Action item:
Transcribe the data below verbatim from the line with "ipse mandávit, et" to the line with "serpéntes, et vólucres". Include both of those lines.

----

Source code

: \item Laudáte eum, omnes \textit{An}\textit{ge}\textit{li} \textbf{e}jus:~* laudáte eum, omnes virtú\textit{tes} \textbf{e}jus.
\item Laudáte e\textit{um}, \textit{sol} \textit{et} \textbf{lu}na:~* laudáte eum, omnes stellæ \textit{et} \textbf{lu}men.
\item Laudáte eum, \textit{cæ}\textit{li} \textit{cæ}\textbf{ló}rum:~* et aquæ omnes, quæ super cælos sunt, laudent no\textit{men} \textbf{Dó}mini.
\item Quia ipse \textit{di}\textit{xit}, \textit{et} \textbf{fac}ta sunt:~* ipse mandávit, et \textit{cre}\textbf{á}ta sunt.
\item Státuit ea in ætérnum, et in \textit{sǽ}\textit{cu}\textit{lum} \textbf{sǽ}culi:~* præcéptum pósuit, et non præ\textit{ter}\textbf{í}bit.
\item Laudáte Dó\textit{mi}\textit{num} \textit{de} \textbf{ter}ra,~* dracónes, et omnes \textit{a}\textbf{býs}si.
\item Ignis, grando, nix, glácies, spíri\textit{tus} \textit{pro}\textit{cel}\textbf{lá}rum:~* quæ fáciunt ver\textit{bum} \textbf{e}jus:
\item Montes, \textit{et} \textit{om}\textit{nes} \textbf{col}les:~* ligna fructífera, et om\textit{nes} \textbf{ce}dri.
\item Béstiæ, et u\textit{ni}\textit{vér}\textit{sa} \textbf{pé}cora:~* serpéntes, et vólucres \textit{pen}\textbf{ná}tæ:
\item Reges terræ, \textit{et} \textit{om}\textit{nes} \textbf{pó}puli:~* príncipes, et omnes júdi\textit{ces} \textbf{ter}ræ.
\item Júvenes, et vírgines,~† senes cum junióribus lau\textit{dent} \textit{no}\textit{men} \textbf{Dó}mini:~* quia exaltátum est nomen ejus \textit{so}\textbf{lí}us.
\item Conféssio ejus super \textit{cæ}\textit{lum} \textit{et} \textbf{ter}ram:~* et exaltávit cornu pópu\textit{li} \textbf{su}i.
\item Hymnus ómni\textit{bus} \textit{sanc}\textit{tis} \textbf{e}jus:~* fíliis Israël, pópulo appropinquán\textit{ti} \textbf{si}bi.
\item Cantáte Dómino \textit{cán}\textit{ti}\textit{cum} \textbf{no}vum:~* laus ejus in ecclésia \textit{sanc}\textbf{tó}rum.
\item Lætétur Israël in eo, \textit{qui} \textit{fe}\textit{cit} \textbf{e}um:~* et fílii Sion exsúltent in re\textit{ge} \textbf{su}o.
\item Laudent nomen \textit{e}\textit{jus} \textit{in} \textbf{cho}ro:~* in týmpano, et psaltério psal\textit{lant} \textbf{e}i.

----

Exercise output:
\item Quia ipse \textit{di}\textit{xit}, \textit{et} \textbf{fac}ta sunt:~* ipse mandávit, et \textit{cre}\textbf{á}ta sunt.
\item Státuit ea in ætérnum, et in \textit{sǽ}\textit{cu}\textit{lum} \textbf{sǽ}culi:~* præcéptum pósuit, et non præ\textit{ter}\textbf{í}bit.
\item Laudáte Dó\textit{mi}\textit{num} \textit{de} \textbf{ter}ra,~* dracónes, et omnes \textit{a}\textbf{býs}si.
\item Ignis, grando, nix, glácies, spíri\textit{tus} \textit{pro}\textit{cel}\textbf{lá}rum:~* quæ fáciunt ver\textit{bum} \textbf{e}jus:
\item Montes, \textit{et} \textit{om}\textit{nes} \textbf{col}les:~* ligna fructífera, et om\textit{nes} \textbf{ce}dri.
\item Béstiæ, et u\textit{ni}\textit{vér}\textit{sa} \textbf{pé}cora:~* serpéntes, et vólucres \textit{pen}\textbf{ná}tæ:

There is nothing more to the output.